Pixel coordinate listings

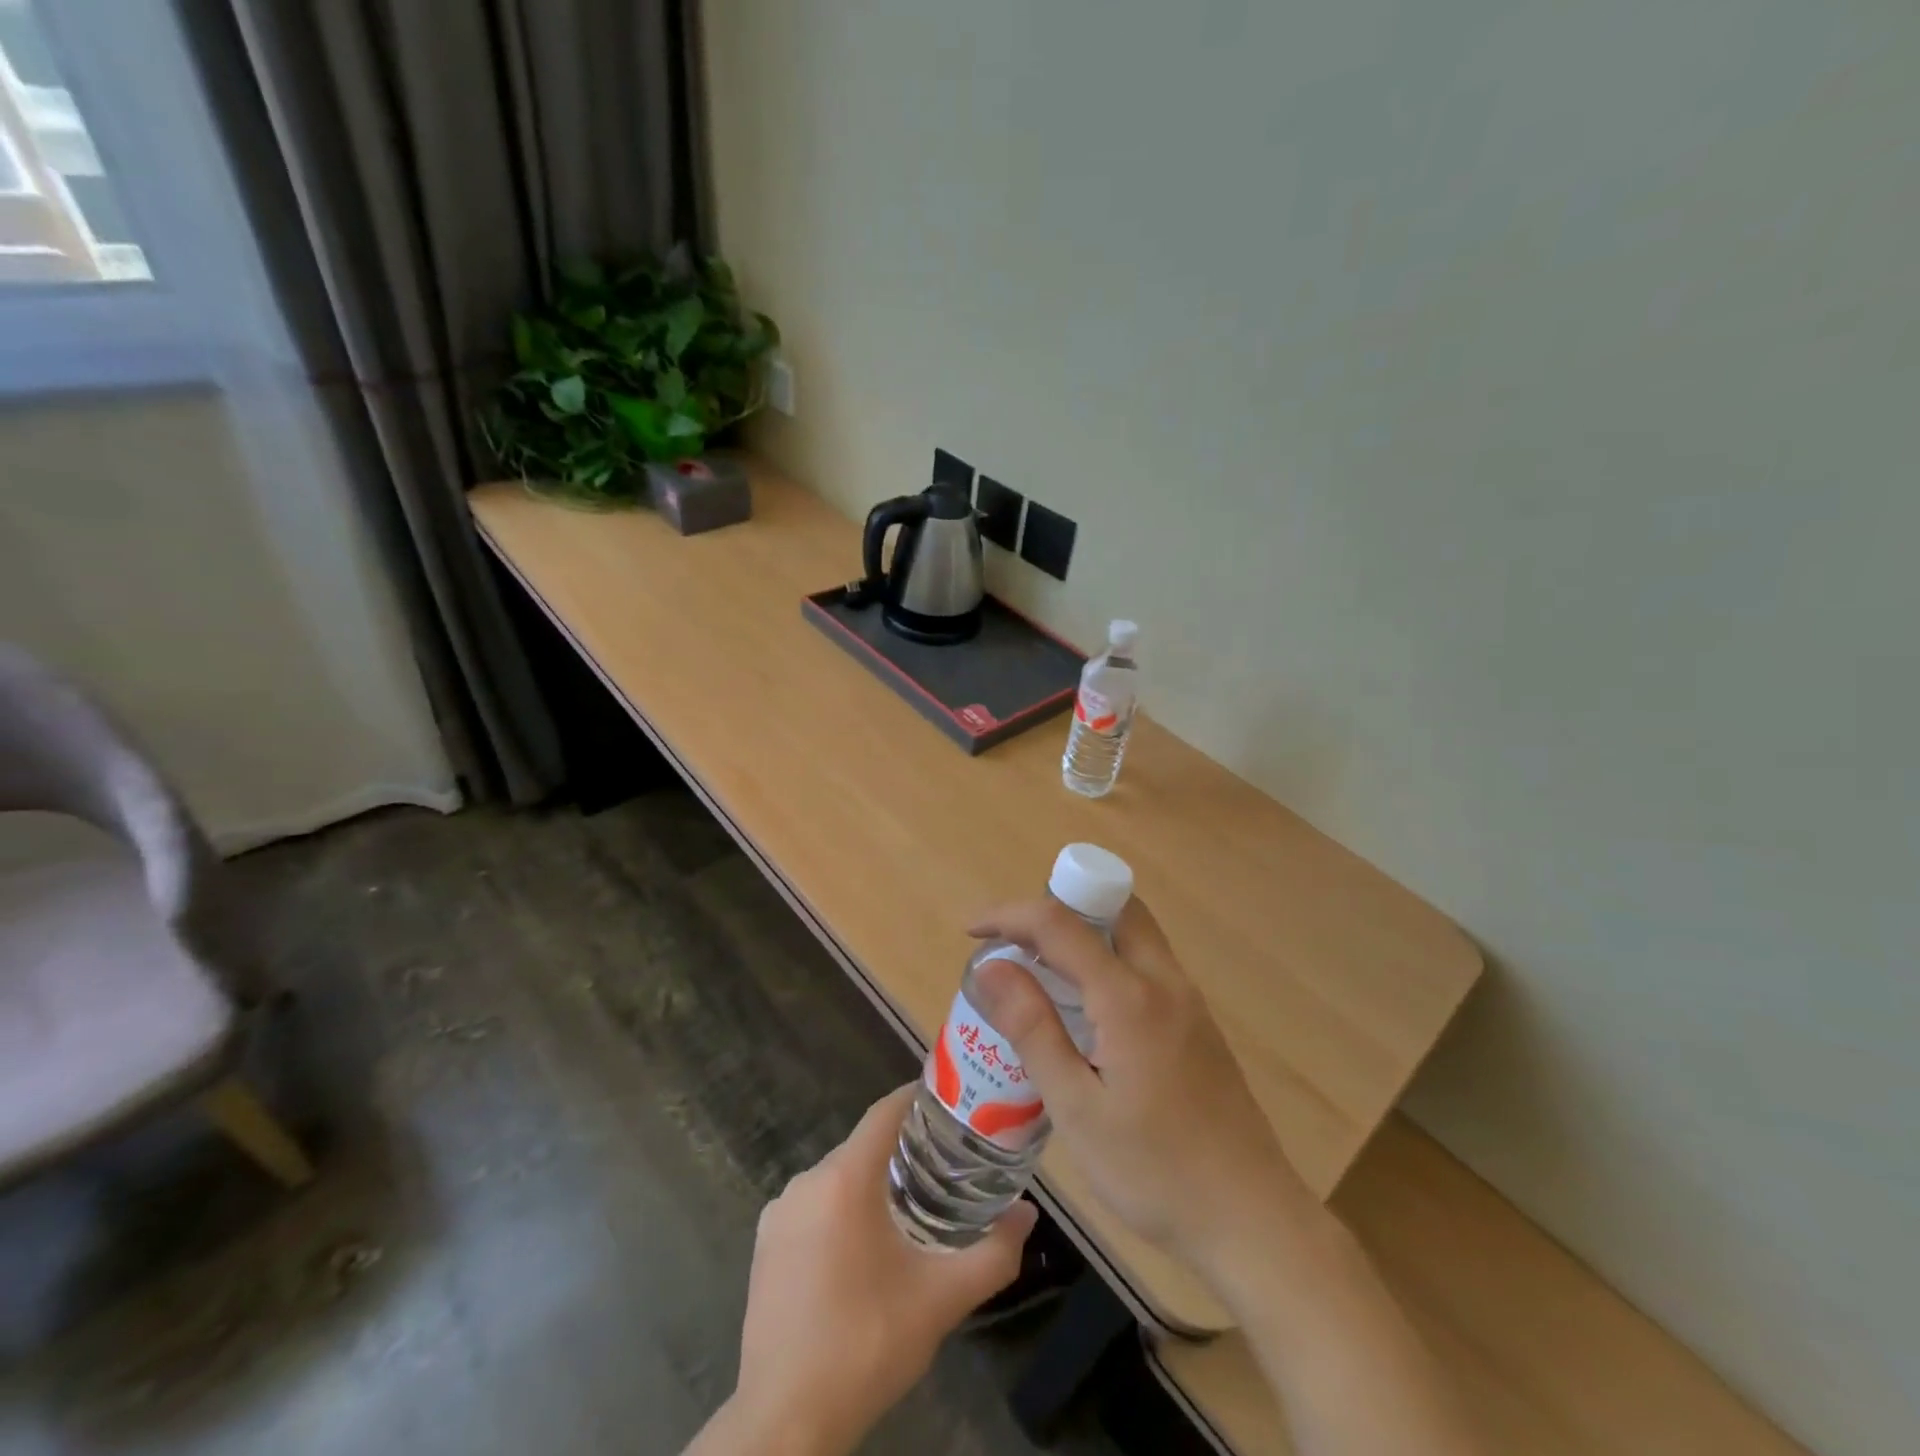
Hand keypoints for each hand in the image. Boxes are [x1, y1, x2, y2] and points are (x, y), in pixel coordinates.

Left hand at [717, 1085, 1035, 1455]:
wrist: (785, 1422)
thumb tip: (1028, 1215)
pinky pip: (812, 1205)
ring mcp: (778, 1213)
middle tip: (943, 1165)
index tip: (949, 1103)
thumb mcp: (941, 1300)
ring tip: (909, 1207)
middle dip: (901, 1149)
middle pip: (863, 1146)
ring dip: (871, 1183)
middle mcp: (806, 1181)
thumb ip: (993, 1254)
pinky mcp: (764, 1244)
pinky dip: (840, 1209)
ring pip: (836, 1177)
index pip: (885, 1112)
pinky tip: (862, 1248)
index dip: (916, 1099)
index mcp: (844, 1179)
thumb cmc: (867, 1346)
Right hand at [965, 897, 1314, 1275]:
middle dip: (1058, 906)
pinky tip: (1086, 1011)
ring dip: (1086, 930)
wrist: (1253, 1222)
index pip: (1060, 923)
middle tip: (1017, 944)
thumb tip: (990, 966)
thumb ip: (1032, 1029)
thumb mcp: (1076, 1108)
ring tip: (1041, 971)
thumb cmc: (1155, 1172)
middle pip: (1112, 906)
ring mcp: (1188, 1000)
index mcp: (1130, 997)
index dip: (1009, 914)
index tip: (971, 931)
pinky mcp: (1198, 1023)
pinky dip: (1109, 958)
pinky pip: (1147, 963)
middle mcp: (1165, 981)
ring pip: (1134, 932)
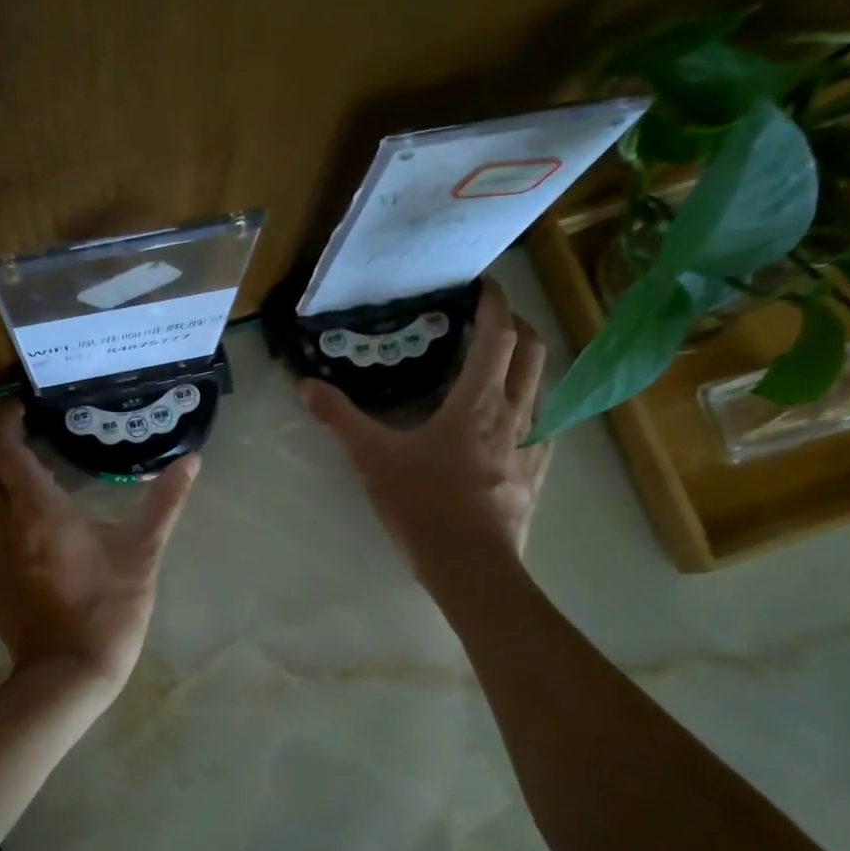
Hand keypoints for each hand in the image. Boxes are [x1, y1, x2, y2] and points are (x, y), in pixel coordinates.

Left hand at [0, 401, 198, 692]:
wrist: (68, 672)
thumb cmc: (108, 608)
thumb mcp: (143, 551)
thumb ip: (166, 500)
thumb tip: (193, 460)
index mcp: (37, 509)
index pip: (3, 446)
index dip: (8, 417)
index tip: (26, 404)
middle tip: (12, 422)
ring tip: (3, 453)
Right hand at [301, 279, 551, 573]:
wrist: (473, 566)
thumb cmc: (425, 505)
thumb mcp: (374, 458)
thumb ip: (340, 418)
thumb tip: (305, 384)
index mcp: (478, 401)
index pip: (498, 334)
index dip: (494, 302)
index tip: (483, 283)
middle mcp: (515, 412)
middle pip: (533, 350)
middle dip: (518, 324)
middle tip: (490, 319)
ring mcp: (533, 443)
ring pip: (544, 384)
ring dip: (527, 362)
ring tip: (499, 364)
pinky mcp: (538, 470)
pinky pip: (544, 421)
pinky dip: (531, 403)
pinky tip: (510, 419)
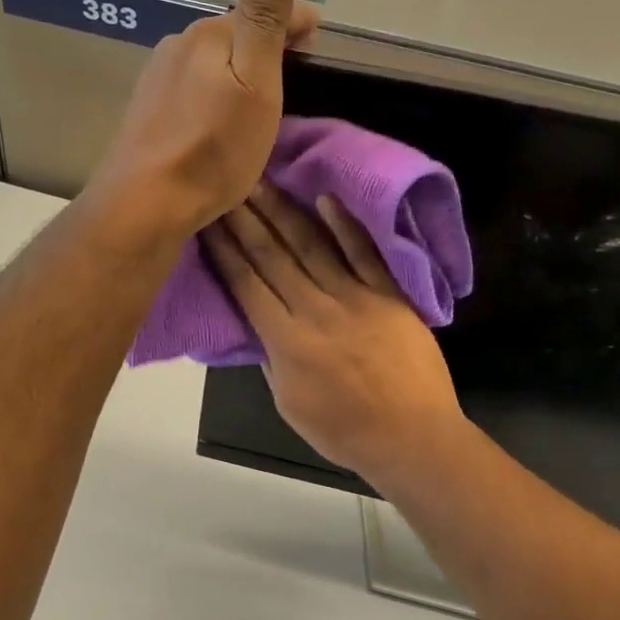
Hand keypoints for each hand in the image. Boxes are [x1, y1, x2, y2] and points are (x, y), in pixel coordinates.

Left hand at [90, 0, 317, 240]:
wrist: (144, 203)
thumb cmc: (213, 147)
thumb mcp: (255, 82)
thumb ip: (264, 16)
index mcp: (208, 34)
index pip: (264, 13)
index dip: (297, 23)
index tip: (319, 35)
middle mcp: (178, 46)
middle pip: (235, 35)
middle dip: (266, 45)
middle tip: (296, 68)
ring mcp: (156, 78)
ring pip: (211, 62)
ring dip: (238, 70)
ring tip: (260, 96)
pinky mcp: (147, 111)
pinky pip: (192, 88)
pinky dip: (214, 93)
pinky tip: (218, 117)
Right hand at [203, 181, 466, 486]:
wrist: (413, 437)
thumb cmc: (345, 431)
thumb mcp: (289, 404)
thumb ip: (272, 358)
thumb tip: (260, 323)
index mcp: (286, 340)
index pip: (246, 283)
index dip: (224, 249)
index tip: (207, 219)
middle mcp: (314, 309)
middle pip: (272, 255)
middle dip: (245, 218)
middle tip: (226, 184)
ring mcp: (355, 297)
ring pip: (311, 245)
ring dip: (283, 211)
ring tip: (261, 181)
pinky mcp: (388, 294)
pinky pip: (364, 253)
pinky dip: (345, 225)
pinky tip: (326, 198)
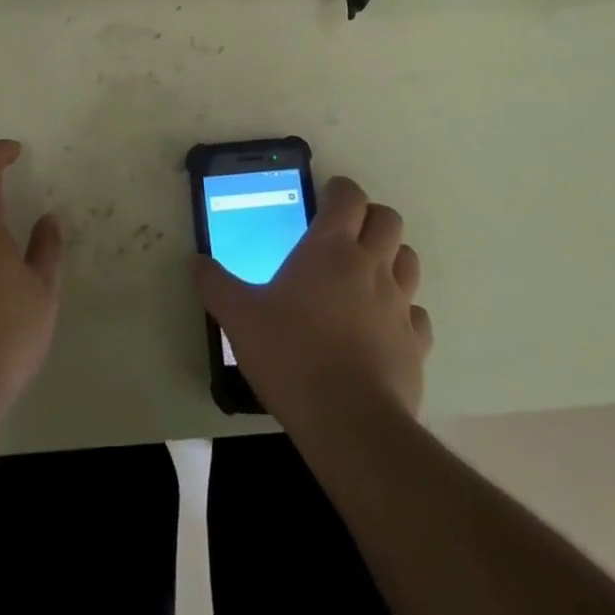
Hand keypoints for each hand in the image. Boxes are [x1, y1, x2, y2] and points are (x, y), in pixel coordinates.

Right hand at [196, 175, 430, 428]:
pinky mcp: (416, 344)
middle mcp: (371, 265)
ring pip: (409, 260)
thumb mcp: (239, 318)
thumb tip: (196, 262)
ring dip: (392, 258)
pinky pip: (417, 314)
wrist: (349, 423)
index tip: (327, 197)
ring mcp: (400, 305)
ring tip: (367, 274)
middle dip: (370, 218)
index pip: (349, 196)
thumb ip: (216, 285)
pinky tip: (383, 326)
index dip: (340, 190)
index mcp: (330, 248)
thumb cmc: (291, 355)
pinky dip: (405, 311)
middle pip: (388, 220)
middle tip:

> EXERCISE BRIEF:
The answer must consist of every line from the data that holds the string "hand".

> ANSWER BOX:
Hand keypoints for each hand in the image. Boxes are [x1, y1, x2, y2] and points are (x, y), in pixel coordinates.
Left hand at [717, 1085, 1035, 1455]:
Right hand at [965, 897, 1314, 1275]:
Hand keypoints for each hand in the image. Boxes are [x1, y1, x2, y2] and points are (x, y), in pixel coordinates.
Left hand at [0, 401, 198, 692]:
Right hand at [301, 279, 551, 573]:
Hand keypoints for each hand in the image. Boxes are [x1, y1, x2, y2] and points are (x, y), in pixel coordinates.
Left hand at [90, 0, 317, 240]:
Right hand at [203, 181, 466, 486]:
Hand keypoints for each hand in the image. Boxes are [x1, y1, x2, y2] and points are (x, y), in pixel coordinates.
Right hand at [196, 175, 430, 428]:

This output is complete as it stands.